En vrac et au fil des pages : voici un roman pour le moins étrange ! En revanche, à part un chapitre sur le journal du maitre intitulé "Mille nuits luxurieuses" dans lequel il retrace ses ébats amoureux, le reste du roman est essentiellement constitué de cette fascination exercée par le Maitre sur son disciple et la lente descente vers la solitude, l'errance dans laquelle il l'entraine, probablement par jeu.
J'ai appris en lisant ce roman qu'il avait été écrit en hommage à un récit de Sôseki, Le pauvre coeur des hommes. En effet, il en reprend la structure en trois parties et la trame ( Un jeune étudiant devient le disciple d'un homme plus âgé qu'il appelle "Maitre" et qui n'a d'autre activité que de réfléchir, la seconde partie l'étudiant se rend compte qu'il se détache peu à peu de sa famille, des traditions et ne jure que par le Maitre, enfin la troisième partie reprend le journal du Maitre jusqu'au dénouement tragique). On comprend donc mieux ce roman qui, visiblement, détourne les caractère pour centrer la trame sur les relations amicales et amoureuses mais propose lui aussi un regard pessimiste sur le monde. Malgré ses nombreuses conquêtes, ce maitre n'est pas heureux. On a du mal à cerner le personnage , ce qui fait le charme de cette lecture car on sent bien que la chute est à la fois liée au secret et au caractère affabulateur du maitre.

****************************************

■ **Tâches à réaliser**:
[A] Dupliquez à l'identique l'extrait du texte fourni qui débute aux mots « En vrac et au » et s'arrête après les mots « probablement par jeu. ».
[B] Traduisez en anglais la phrase suivante du texte fourni : « Malgré ses nombreuses conquêtes, ce maitre n'est pas heureux. »

Entrées de la collection:
****************************************

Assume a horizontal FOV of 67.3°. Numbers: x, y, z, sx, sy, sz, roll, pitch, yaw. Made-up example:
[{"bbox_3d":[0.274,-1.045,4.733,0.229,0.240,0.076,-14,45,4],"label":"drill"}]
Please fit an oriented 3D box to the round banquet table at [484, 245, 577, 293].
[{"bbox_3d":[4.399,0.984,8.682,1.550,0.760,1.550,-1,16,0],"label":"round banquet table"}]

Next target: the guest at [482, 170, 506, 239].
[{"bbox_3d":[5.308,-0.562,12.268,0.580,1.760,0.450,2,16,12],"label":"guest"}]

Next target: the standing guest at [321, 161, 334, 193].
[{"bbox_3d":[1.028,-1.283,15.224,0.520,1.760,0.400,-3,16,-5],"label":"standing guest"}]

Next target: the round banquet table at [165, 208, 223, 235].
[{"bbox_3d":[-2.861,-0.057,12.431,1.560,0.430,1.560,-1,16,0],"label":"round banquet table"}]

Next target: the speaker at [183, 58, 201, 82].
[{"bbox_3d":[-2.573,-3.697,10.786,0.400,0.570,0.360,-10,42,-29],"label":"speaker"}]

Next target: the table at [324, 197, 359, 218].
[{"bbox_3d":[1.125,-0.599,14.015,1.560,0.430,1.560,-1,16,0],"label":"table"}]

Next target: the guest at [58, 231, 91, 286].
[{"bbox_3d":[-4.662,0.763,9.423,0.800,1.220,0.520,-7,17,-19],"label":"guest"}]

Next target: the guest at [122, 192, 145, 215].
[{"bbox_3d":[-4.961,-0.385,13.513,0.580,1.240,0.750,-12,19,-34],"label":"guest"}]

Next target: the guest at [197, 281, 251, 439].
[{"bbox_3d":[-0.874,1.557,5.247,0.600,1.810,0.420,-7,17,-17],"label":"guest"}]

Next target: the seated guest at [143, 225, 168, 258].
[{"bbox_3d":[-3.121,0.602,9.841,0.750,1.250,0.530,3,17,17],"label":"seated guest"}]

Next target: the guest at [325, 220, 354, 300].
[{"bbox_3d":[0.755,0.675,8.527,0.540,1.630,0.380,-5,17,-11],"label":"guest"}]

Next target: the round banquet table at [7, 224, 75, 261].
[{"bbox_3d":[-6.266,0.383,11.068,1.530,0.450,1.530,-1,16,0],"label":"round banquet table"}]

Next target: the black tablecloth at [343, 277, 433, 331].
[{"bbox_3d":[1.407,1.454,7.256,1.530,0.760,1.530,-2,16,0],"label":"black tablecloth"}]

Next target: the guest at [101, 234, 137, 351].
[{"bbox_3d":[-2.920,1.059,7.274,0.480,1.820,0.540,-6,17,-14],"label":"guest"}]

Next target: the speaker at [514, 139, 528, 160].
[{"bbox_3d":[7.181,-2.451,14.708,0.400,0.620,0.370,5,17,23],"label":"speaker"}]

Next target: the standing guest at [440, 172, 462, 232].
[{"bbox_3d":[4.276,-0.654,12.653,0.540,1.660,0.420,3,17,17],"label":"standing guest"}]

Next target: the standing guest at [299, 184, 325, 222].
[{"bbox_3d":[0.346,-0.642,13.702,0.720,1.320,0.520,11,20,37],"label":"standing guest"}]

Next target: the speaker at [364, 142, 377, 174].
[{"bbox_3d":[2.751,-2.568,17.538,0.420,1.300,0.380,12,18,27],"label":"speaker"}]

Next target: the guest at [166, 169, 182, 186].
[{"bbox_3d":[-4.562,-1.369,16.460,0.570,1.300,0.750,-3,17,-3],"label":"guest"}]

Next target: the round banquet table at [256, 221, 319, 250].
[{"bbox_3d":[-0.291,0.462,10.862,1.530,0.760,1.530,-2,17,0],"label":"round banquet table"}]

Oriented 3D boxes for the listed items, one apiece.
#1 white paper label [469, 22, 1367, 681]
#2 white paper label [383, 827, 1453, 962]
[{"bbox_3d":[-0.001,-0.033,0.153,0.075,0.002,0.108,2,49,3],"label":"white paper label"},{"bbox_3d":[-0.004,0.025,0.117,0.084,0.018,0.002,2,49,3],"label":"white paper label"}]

****************************************

■ **Liste des solutions**:
[A]
En vrac et au fil des pages : voici un roman pour le moins étrange ! En revanche, à part un chapitre sur le journal du maitre intitulé "Mille nuits luxurieuses" dans lequel il retrace ses ébats amoureux, le reste du roman est essentiellement constitué de cette fascination exercée par le Maitre sur son disciple et la lente descente vers la solitude, l'errance dans laquelle il l'entraine, probablement par jeu.

[B] Despite his many conquests, this master is not happy.